Aiding the Airlines

The outpouring of private charity after the Sept. 11 attacks has, in itself, helped lift the nation's gloom. It reflects an affirmative stance of "no more victims."

Among the biggest potential victims: many airline companies, which have experienced a steep drop in business. And those airlines whose planes were hijacked, American and United, face lawsuits from the tragedy.

In its own act of charity, Congress voted on Friday to provide $15 billion in relief to this industry, which accounts for about 10 percent of the nation's economy. The aid includes $5 billion in cash grants for the losses. Another $10 billion is in the form of loan guarantees. There's also a fund promised to offset liability costs.

This largess to private companies, however, will need to be carried out carefully. The aid should be tied to losses caused by the attacks, not the ongoing economic slump or poor corporate decisions. That could be a tough call. Some critics note that workers laid off by the airlines got no help. Congress may address that later.

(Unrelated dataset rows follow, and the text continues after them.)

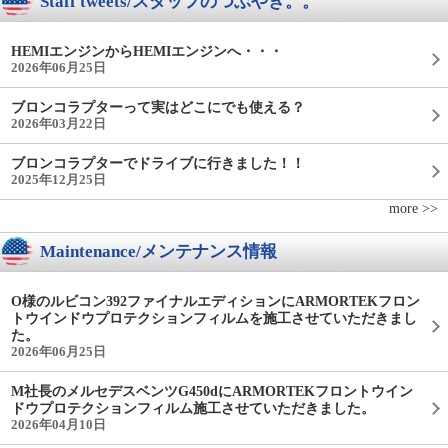
Staff tweets/スタッフのつぶやき。。
HEMIエンジンからHEMIエンジンへ・・・
2026年06月25日
ブロンコラプターって実はどこにでも使える？
2026年03月22日
ブロンコラプターでドライブに行きました！！
2025年12月25日
more >>
Maintenance/メンテナンス情報
O様のルビコン392ファイナルエディションにARMORTEKフロン
トウインドウプロテクションフィルムを施工させていただきまし
た。
2026年06月25日
M社長のメルセデスベンツG450dにARMORTEKフロントウイン
ドウプロテクションフィルム施工させていただきました。
2026年04月10日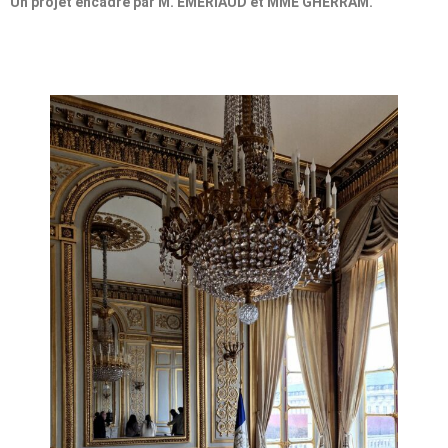
Un projet encadré par M. EMERIAUD et MME GHERRAM.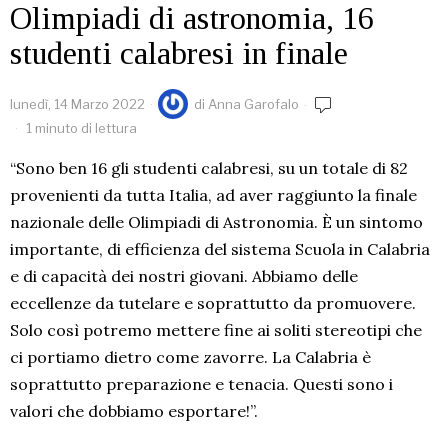
Olimpiadi di astronomia, 16
studenti calabresi in finale
lunedì, 14 Marzo 2022
di
Anna Garofalo
1 minuto di lettura
“Sono ben 16 gli studenti calabresi, su un totale di 82
provenienti da tutta Italia, ad aver raggiunto la finale
nazionale delle Olimpiadi di
Astronomia
. È un sintomo
importante, di efficienza del sistema Scuola in Calabria
e di capacità dei nostri giovani. Abbiamo delle
eccellenze da tutelare e soprattutto da promuovere.
Solo così potremo mettere fine ai soliti stereotipi che
ci portiamo dietro come zavorre. La Calabria è
soprattutto preparazione e tenacia. Questi sono i
valori che dobbiamo esportare!”.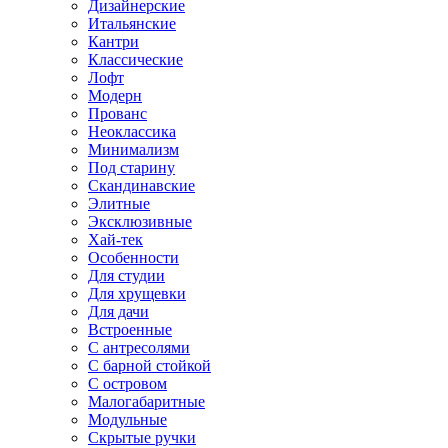
Дизайнерские
Итальянские
Кантри
Классические
Лофт
Модерн
Прованс
Неоклассика
Минимализм
Под старину
Скандинавские
Элитные
Эксклюзивные
Хай-тек
Особенности
Для студии
Для хрущевки
Для дачи
Встроенные
С антресолями
С барной стойкой
С островом
Малогабаритные
Модульные
Скрытые ручки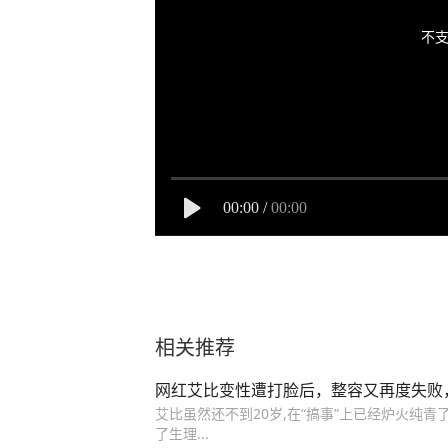
不支
00:00
/
00:00
相关推荐
网红艾比变性遭打脸后，整容又再度失败
艾比虽然还不到20岁,在“搞事”上已经炉火纯
了生理...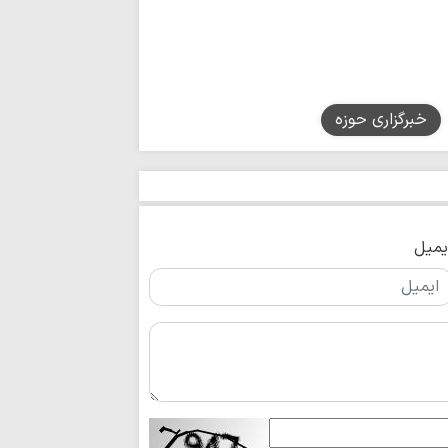
پروژه دشمن، تغییر 
ملت ایران با روحی
دشمنان ایستادگی می
مراسم پیاده روی
کامل از امت‌سازی را
خبرگزاری حوزه
همکاری گسترده 
کرامت با رسانه ملی د
خادمانی که نوای 
۱۰۸۰ طنین انداز کردند
اسکان ۱۰۰
مقدس مسجد جمکرا
یمیل
اربعین الگوی تاب
عصر آخرالزمان است
تسلیت استاد حسین
اراکی
۶۰۰ نیروی عملی
خدمت کردند
آستان مقدس علو
خود برای زیارت اربعی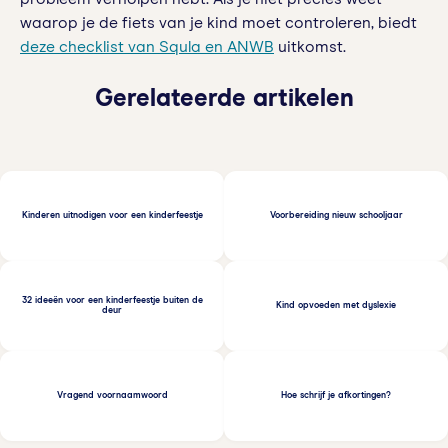
waarop je de fiets van je kind moet controleren, biedt
deze checklist van Squla en ANWB
uitkomst.
Gerelateerde artikelen
Kinderen uitnodigen voor een kinderfeestje
Voorbereiding nieuw schooljaar
32 ideeën voor een kinderfeestje buiten de
Kind opvoeden met dyslexie
deur
Vragend voornaamwoord
Hoe schrijf je afkortingen?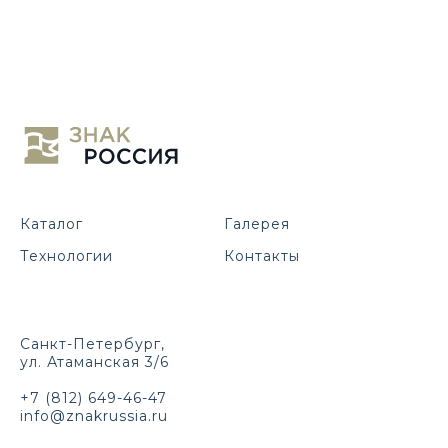
Каталог
Галерея
Технологии
Контакты
Санкт-Петербург,
ул. Атаманская 3/6
+7 (812) 649-46-47
info@znakrussia.ru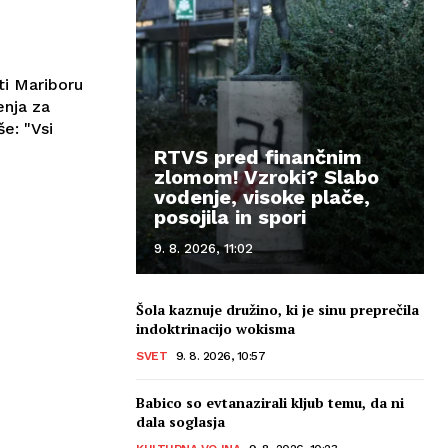
ti Mariboru
enja za
e: "Vsi
RTVS pred finančnim
zlomom! Vzroki? Slabo
vodenje, visoke plače,
posojila in spori
9. 8. 2026, 11:02
Šola kaznuje družino, ki je sinu preprečila
indoktrinacijo wokisma
SVET
9. 8. 2026, 10:57
Babico so evtanazirali kljub temu, da ni
dala soglasja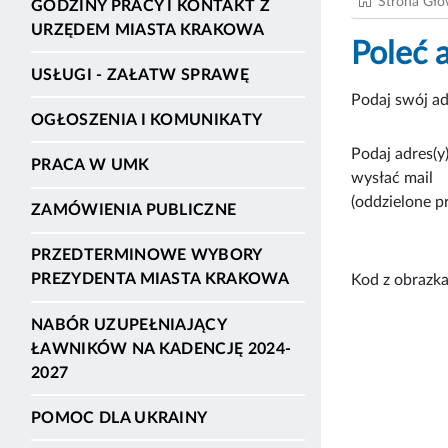
Strona Gł
GODZINY PRACY I KONTAKT Z
URZĘDEM MIASTA KRAKOWA
Poleć 
USŁUGI - ZAŁATW SPRAWĘ
Podaj swój ad
OGŁOSZENIA I KOMUNIKATY
Podaj adres(y)
PRACA W UMK
wysłać mail
(oddzielone p
ZAMÓWIENIA PUBLICZNE
PRZEDTERMINOWE WYBORY
PREZYDENTA MIASTA KRAKOWA
Kod z obrazka
NABÓR UZUPEŁNIAJĄCY
ŁAWNIKÓW NA KADENCJĘ 2024-
2027
POMOC DLA UKRAINY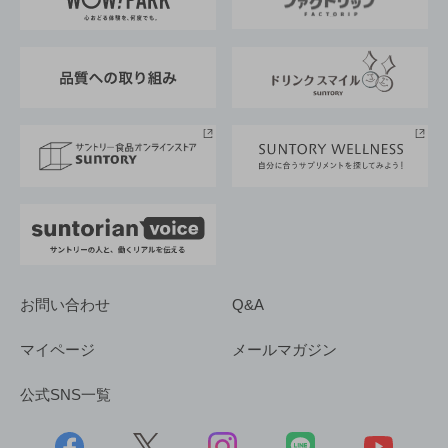
地域情報
サントリーサンバーズ大阪
サントリーが考えるサステナビリティ経営
企業概要
東京サントリーサンゴリアス
ESG情報ポータル
グループ企業一覧
サントリースポーツ
サステナビリティストーリーズ
事業所一覧
採用情報
お問い合わせ
Q&A
マイページ
メールマガジン
公式SNS一覧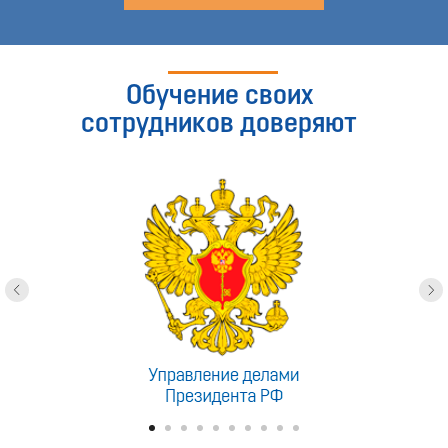
Обучение своих
сотрудников доверяют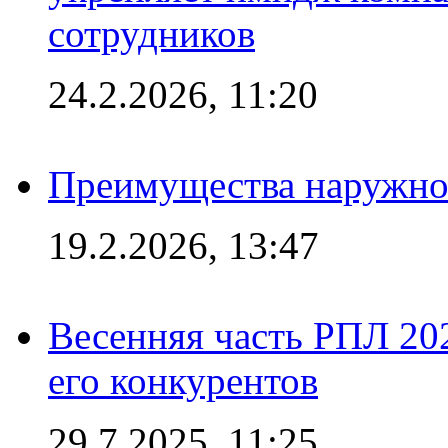
сотрудников
24.2.2026, 11:20
Преимущества наружно
19.2.2026, 13:47
Весенняя часть РПЛ 202
его конкурентов
29.7.2025, 11:25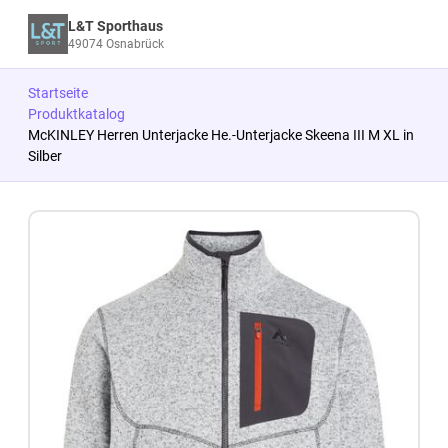
L&T Sporthaus
49074 Osnabrück
Startseite
Produktkatalog
McKINLEY Herren Unterjacke He.-Unterjacke Skeena III M XL in
Silber
Zum Produkt springen
Zur Produktbeschreibung springen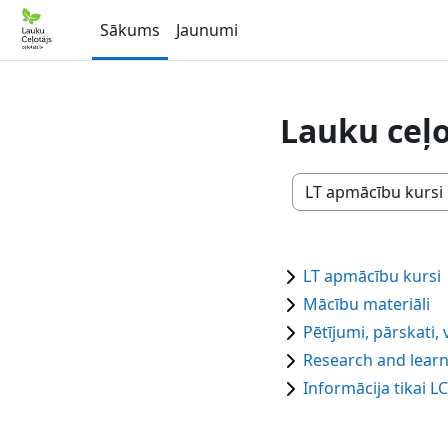
Atvērt galveno saturu
Sākums
Jaunumi
Lauku ceļo
Kursu kategorijas
LT apmācību kursi
Mācību materiāli
Pētījumi, pārskati, 
Research and learn
Informācija tikai L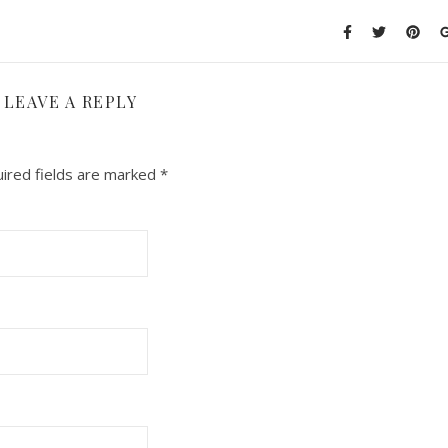
LEAVE A REPLY
ired fields are marked
*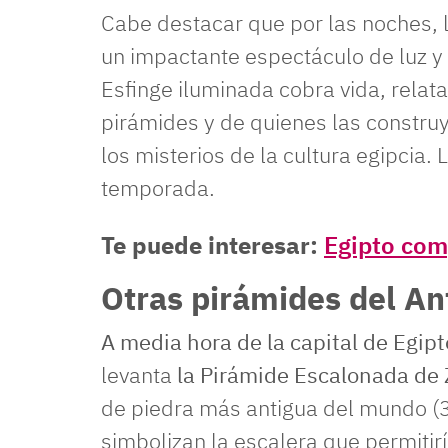
Cabe destacar que por las noches, 
un impactante espectáculo de luz y
Esfinge iluminada cobra vida, relat
pirámides y de quienes las construy
los misterios de la cultura egipcia.
temporada.
Te puede interesar:
Egipto com
Otras pirámides del An
A media hora de la capital de
Egip
levanta
la Pirámide Escalonada de 
de piedra más antigua del mundo (3
simbolizan la escalera que permitir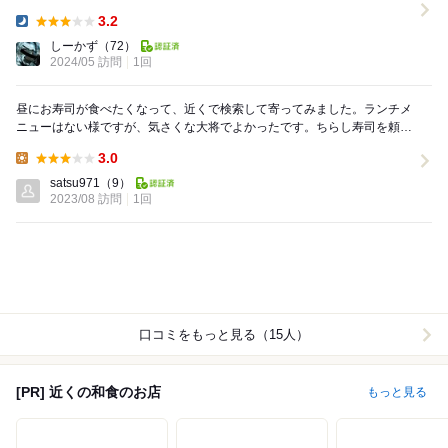
域の老舗といった感じの貫禄を出しています。 ...
3.2
Dinner:
しーかず
（72）
2024/05 訪問
1回
昼にお寿司が食べたくなって、近くで検索して寄ってみました。ランチメ
ニューはない様ですが、気さくな大将でよかったです。ちらし寿司を頼ん
でみましたが、美味しくいただきました。最後にサー...
3.0
Lunch:
satsu971
（9）
2023/08 訪問
1回
口コミをもっと見る（15人）
[PR] 近くの和食のお店
もっと見る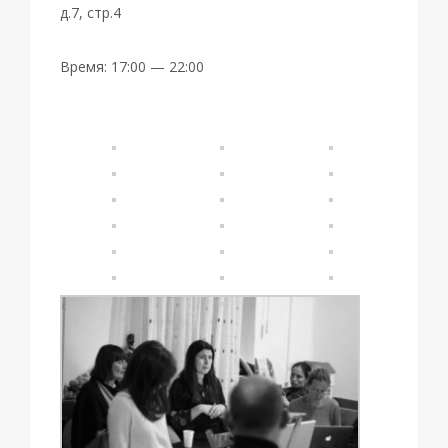
д.7, стр.4
Время: 17:00 — 22:00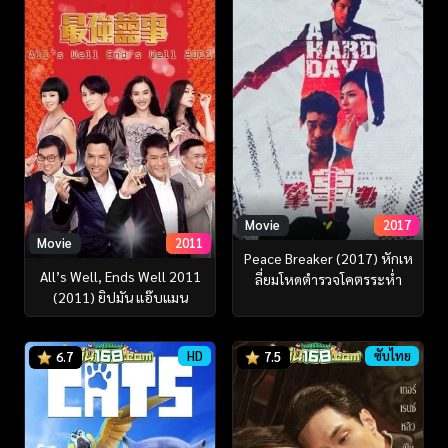
Movie
2017
Movie
2011
Peace Breaker (2017) หักเห
All’s Well, Ends Well 2011
ลี่ยมโหดตำรวจโคตรระห่ำ
(2011) ยิปมัน แอ๊บแมน
HD
ซับไทย
6.7
7.5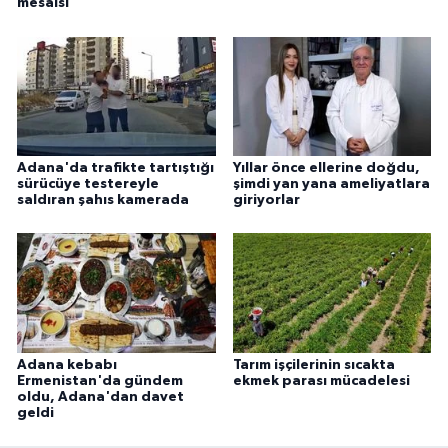
mesaisi
Adana'da trafikte tartıştığı
Yıllar önce ellerine doğdu,
sürücüye testereyle
şimdi yan yana ameliyatlara
saldıran şahıs kamerada
giriyorlar
Adana kebabı
Tarım işçilerinin sıcakta
Ermenistan'da gündem
ekmek parası mücadelesi
oldu, Adana'dan davet
geldi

Helping the airlines, like assisting New York City to rebuild, is an obvious need. But what of other businesses - such as the insurance industry - which also were hit by this man-made disaster? Congress will need to draw a line in aiding only those sectors that are critical to the national economy.

For the airlines, dollars alone won't do that job. Enhancing security and winning back customers will also help return them to a smooth flight.